U.S. Rep. Bob Brady even lobbied for Kol, writing in a letter to ICE: "Due to ... Padilla v. Kentucky, it is possible that Mr. Kol is eligible to file to reopen the criminal matter that serves as the basis for his order of deportation ... [I] strongly encourage that steps be taken so as to preserve Mr. Kol's right to due process of law. This would include staying his deportation for a reasonable period of time."

Even then, it wasn't.

"There needs to be a review mechanism," says Morley, "where people like [Iv] can show that they've learned their lesson and have been good men not just for a few months, but for years and years after being released."

Perhaps because local Cambodians are beginning to see events that initially felt like victories — Padilla v. Kentucky, Obama's presidency, the empathy of a local congressman — as defeats on time-release, they believe the worst is yet to come. They look at the current administration's record-high expectations for deportations, and feel at once targeted and forgotten — even like the sacrificial lamb for immigration reform.
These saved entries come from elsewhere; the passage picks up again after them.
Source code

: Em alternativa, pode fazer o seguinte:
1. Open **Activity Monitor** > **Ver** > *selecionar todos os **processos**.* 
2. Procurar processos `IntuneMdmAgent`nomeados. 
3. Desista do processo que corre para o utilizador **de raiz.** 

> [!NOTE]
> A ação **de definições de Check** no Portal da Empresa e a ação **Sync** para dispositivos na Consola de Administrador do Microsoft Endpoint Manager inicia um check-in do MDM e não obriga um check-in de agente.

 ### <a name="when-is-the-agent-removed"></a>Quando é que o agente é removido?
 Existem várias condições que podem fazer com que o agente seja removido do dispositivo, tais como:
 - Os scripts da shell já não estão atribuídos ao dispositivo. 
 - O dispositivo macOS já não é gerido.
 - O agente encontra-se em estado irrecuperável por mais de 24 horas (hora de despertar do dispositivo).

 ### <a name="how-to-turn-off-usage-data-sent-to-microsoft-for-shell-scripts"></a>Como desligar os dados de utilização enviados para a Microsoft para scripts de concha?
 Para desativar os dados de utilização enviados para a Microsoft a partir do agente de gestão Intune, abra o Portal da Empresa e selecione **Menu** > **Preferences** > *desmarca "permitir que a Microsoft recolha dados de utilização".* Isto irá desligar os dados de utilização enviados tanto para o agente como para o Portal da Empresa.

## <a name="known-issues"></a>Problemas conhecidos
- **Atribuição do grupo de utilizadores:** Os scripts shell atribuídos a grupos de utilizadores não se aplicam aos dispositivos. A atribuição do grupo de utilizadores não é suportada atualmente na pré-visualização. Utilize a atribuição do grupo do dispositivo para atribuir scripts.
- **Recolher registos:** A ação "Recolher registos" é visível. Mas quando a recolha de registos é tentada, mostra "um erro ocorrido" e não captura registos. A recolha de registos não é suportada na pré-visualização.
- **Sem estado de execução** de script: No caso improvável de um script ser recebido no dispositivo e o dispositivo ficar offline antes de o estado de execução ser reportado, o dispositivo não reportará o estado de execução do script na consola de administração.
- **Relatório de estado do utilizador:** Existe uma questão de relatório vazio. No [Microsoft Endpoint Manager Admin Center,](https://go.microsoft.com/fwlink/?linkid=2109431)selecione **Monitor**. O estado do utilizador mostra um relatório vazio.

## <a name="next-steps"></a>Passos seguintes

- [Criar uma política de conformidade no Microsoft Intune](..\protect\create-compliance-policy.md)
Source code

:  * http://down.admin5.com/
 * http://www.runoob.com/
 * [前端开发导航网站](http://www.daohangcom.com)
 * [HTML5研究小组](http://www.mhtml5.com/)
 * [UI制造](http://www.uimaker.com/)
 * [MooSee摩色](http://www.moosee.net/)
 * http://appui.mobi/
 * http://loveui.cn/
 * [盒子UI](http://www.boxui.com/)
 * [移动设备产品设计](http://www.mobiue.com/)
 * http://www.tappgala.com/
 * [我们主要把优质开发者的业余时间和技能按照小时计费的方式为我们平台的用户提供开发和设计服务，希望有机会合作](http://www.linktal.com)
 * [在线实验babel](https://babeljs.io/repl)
"They want criminal aliens, and these guys are on supervised release, so they have easy access to them. All they have to do is wait until they check in for the month," says Kiernan, adding, "The issue of Southeast Asians being deported just continuously falls off the table, even among other advocates."

If the community is right about the months to come, perhaps the biggest tragedy won't be that more people like Iv will be gone, but what their loss will do to the generation after them. It's hard not to see their absence as a reflection of their own fatherless childhoods, and what that has led to.

At a protest outside Touch Up Barbershop this September, community members decried Iv's imminent deportation, and passed around a box for his family, for which he is the sole provider.

"Try to give some money," a man yelled into a speakerphone. "They need it."